*** Opening of Extracted text ***

The origins of modern human society derive, in large part, from the transition to an agrarian lifestyle that occurred in parallel at multiple locations around the world, including ~10,000 years ago in Mesopotamia*. Early agriculturalists wrought a revolution that would define human trajectory to the current day, domesticating wild plant and animal species into crops and livestock. The wild progenitors of chickpea, for example, were among a handful of Mesopotamian neo-crops, brought from hilly slopes into more fertile and cultivable plains and river valleys. In doing so, these farmers selected a small number of useful traits largely based on natural mutations that made wild forms amenable to agriculture, such as the consistency of flowering, upright growth, and seeds that remained attached to plants rather than dispersing.
Chickpea innovation
Collecting wild chickpea plants, soil, and seed in southeastern Turkey. Image credit: Chickpea Innovation lab.
An unintended consequence of crop domestication was the loss of the vast majority of genetic diversity found in the wild populations. The Feed the Future Innovation Lab for Climate Resilient Chickpea at the University of California, Davis (Chickpea Innovation Lab) documented a ~95% loss of genetic variation from wild species to modern elite varieties. This reduction in genetic variation constrains our ability to adapt the chickpea crop to the range of challenges facing modern agriculture.
The Chickpea Innovation Lab is re-awakening the untapped potential of wild chickpea and directing that potential to solve global problems in agriculture, especially in the developing world. Combining longstanding practices in ecology with the remarkable power of genomics and sophisticated computational methods, we have spanned the gap from the wild systems to cultivated crops. Beginning with the analysis of ~2,000 wild genomes, the simple technology of genetic crosses applied at massive scale has delivered a large and representative suite of wild variation into agricultural germplasm. These traits are now being actively used for phenotyping and breeding in the U.S., India, Ethiopia and Turkey, and our team is currently prospecting for tolerance to drought, heat and cold; increased pest and disease resistance; improved seed nutritional content; nitrogen fixation; plant architecture; and yield.
Characterizing wild germplasm
Visiting Ethiopian student, Sultan Mohammed Yimer investigating disease resistance in wild chickpea. Image credit: Chickpea Innovation lab.

*** Close of Extracted text ***
*** Opening of Information ***

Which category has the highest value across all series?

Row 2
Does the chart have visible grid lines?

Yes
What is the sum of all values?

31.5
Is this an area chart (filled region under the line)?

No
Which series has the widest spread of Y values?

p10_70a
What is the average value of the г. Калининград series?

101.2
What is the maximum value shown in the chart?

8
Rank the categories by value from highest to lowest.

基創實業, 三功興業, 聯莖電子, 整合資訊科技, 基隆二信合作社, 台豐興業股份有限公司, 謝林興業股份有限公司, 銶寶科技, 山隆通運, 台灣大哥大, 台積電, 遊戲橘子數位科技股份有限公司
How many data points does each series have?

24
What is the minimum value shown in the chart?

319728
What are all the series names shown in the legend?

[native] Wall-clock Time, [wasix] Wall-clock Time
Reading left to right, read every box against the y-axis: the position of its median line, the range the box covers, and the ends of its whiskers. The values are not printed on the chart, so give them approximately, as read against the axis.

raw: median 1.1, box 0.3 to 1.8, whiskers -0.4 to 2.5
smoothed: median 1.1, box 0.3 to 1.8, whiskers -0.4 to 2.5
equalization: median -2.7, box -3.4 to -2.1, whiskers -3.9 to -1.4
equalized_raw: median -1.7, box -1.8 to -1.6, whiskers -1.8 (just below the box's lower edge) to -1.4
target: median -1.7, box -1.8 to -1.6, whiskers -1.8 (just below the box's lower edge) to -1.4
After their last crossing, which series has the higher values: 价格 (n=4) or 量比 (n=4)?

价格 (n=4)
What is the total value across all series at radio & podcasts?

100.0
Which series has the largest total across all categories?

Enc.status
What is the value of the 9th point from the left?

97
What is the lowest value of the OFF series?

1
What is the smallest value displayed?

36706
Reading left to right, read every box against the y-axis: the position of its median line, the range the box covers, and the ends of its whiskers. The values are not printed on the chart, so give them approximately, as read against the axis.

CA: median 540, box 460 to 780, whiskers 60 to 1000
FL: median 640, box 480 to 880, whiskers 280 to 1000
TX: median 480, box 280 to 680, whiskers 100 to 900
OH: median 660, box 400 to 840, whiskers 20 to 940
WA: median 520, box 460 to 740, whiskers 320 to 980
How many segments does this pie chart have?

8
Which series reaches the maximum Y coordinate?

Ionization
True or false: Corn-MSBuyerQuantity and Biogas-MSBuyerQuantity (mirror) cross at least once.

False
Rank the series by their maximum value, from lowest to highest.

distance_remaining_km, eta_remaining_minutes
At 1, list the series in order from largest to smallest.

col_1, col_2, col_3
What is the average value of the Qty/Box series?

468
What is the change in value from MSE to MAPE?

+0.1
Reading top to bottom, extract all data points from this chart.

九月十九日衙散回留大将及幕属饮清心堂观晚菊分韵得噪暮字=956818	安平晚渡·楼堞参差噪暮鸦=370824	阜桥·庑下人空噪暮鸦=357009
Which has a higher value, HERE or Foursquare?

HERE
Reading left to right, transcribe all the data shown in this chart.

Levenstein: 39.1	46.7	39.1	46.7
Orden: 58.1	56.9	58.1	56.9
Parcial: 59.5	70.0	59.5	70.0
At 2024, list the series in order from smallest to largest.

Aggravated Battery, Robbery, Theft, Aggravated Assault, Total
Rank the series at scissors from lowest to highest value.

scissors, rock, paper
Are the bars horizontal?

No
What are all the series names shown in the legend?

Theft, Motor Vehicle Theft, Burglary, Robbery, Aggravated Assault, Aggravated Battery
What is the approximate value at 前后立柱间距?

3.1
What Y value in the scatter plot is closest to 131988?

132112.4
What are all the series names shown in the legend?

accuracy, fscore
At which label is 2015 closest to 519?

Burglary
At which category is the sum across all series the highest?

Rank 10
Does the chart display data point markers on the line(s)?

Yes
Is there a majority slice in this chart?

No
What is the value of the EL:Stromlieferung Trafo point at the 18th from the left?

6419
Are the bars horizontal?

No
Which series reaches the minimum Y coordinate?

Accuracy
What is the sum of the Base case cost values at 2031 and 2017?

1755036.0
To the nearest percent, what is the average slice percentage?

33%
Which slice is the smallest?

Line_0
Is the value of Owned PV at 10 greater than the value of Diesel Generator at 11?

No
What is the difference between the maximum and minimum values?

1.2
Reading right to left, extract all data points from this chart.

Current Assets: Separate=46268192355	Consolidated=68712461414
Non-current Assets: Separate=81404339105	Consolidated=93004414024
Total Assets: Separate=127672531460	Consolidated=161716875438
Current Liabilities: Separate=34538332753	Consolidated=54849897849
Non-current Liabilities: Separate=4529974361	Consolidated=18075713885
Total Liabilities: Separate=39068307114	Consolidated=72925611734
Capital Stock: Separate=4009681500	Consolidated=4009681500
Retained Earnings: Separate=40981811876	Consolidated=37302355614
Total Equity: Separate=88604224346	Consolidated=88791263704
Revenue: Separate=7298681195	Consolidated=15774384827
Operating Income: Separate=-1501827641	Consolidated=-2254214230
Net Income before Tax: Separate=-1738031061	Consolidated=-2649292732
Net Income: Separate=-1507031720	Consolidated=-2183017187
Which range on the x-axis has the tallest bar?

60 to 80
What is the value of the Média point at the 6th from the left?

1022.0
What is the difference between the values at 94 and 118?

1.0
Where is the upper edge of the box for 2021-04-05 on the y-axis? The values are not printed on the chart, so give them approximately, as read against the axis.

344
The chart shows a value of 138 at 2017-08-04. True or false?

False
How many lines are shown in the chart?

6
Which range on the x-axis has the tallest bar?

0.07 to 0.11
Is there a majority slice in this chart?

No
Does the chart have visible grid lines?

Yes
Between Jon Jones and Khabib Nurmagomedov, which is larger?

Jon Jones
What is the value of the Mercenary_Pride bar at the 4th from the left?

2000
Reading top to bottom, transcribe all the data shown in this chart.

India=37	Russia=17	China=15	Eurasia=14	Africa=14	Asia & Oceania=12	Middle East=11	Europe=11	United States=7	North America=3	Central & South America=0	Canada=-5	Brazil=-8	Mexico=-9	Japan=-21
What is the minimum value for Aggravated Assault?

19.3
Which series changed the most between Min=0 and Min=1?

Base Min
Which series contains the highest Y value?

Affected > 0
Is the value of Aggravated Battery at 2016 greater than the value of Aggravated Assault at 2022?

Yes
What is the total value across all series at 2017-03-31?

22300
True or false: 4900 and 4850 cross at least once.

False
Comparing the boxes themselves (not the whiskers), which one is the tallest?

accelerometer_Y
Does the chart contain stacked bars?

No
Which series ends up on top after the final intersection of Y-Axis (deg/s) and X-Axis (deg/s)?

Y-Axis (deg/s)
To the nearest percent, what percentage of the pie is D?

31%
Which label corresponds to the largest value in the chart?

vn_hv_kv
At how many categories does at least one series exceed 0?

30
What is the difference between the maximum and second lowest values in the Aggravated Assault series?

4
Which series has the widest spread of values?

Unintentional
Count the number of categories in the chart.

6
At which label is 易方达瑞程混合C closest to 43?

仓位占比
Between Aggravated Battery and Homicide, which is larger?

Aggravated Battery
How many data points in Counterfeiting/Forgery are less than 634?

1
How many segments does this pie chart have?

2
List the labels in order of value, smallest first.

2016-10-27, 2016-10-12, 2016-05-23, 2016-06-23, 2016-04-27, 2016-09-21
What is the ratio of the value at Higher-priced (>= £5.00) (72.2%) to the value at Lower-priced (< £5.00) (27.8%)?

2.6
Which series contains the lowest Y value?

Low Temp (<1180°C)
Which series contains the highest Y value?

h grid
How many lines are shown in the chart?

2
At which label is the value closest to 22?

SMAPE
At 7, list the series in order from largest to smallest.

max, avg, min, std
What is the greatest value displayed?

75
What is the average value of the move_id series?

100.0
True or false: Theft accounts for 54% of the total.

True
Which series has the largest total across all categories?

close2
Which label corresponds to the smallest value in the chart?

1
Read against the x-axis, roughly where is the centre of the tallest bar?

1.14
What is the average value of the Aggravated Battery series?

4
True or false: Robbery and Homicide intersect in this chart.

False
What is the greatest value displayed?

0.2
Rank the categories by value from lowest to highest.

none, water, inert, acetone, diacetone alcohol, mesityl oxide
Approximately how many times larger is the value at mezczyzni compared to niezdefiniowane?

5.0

*** Close of Information ***

Exercise brief: Print the full passage on wild chickpea and its domestication again, word for word, with nothing changed or omitted.

Solution to this task:
The origins of modern human society derive, in large part, from the transition to an agrarian lifestyle that occurred in parallel at multiple locations around the world, including ~10,000 years ago in Mesopotamia*. Early agriculturalists wrought a revolution that would define human trajectory to the current day, domesticating wild plant and animal species into crops and livestock. The wild progenitors of chickpea, for example, were among a handful of Mesopotamian neo-crops, brought from hilly slopes into more fertile and cultivable plains and river valleys. In doing so, these farmers selected a small number of useful traits largely based on natural mutations that made wild forms amenable to agriculture, such as the consistency of flowering, upright growth, and seeds that remained attached to plants rather than dispersing.
Chickpea innovation
Collecting wild chickpea plants, soil, and seed in southeastern Turkey. Image credit: Chickpea Innovation lab.
An unintended consequence of crop domestication was the loss of the vast majority of genetic diversity found in the wild populations. The Feed the Future Innovation Lab for Climate Resilient Chickpea at the University of California, Davis (Chickpea Innovation Lab) documented a ~95% loss of genetic variation from wild species to modern elite varieties. This reduction in genetic variation constrains our ability to adapt the chickpea crop to the range of challenges facing modern agriculture.
The Chickpea Innovation Lab is re-awakening the untapped potential of wild chickpea and directing that potential to solve global problems in agriculture, especially in the developing world. Combining longstanding practices in ecology with the remarkable power of genomics and sophisticated computational methods, we have spanned the gap from the wild systems to cultivated crops. Beginning with the analysis of ~2,000 wild genomes, the simple technology of genetic crosses applied at massive scale has delivered a large and representative suite of wild variation into agricultural germplasm. These traits are now being actively used for phenotyping and breeding in the U.S., India, Ethiopia and Turkey, and our team is currently prospecting for tolerance to drought, heat and cold; increased pest and disease resistance; improved seed nutritional content; nitrogen fixation; plant architecture; and yield.
Characterizing wild germplasm
Visiting Ethiopian student, Sultan Mohammed Yimer investigating disease resistance in wild chickpea. Image credit: Chickpea Innovation lab.